[[ Material provided, beginning ]]

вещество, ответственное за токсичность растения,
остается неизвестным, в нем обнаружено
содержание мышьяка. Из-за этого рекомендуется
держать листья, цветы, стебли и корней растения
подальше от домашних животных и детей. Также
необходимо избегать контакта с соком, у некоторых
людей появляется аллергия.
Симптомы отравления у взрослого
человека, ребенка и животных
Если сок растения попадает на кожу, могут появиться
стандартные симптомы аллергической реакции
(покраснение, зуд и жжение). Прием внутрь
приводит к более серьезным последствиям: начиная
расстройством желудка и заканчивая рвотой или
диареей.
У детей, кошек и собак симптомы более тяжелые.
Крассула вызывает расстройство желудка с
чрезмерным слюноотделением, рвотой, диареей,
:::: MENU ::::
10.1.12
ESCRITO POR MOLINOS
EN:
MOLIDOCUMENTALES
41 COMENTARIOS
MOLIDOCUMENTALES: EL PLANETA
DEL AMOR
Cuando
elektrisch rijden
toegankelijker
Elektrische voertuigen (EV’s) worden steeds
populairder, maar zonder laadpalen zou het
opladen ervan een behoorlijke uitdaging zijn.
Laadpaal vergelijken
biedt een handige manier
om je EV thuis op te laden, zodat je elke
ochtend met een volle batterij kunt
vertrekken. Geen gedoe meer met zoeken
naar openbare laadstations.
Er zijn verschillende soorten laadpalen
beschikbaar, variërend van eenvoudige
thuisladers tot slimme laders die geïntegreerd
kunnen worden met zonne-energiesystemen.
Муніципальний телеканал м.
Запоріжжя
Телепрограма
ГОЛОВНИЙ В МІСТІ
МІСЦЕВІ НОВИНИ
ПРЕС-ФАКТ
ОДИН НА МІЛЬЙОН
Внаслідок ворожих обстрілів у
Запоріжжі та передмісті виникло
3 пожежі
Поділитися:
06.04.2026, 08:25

[[ Material provided, end ]]

Give again the closing portion of the entries, from the line with "beschikbaar, variërend van eenvoudige" through the last line. Keep it exact and add nothing.

beschikbaar, variërend van eenvoudige
thuisladers tot slimme laders die geïntegreerd
kunnen worden met zonne-energiesystemen.
Муніципальний телеканал м.
Запоріжжя
Телепрограма
ГОЛОВНИЙ В МІСТІ
МІСЦЕВІ НОВИНИ
ПРЕС-ФАКТ
ОДИН НА МІЛЬЙОН
Внаслідок ворожих обстрілів у
Запоріжжі та передмісті виникло
3 пожежі
Поділитися:
06.04.2026, 08:25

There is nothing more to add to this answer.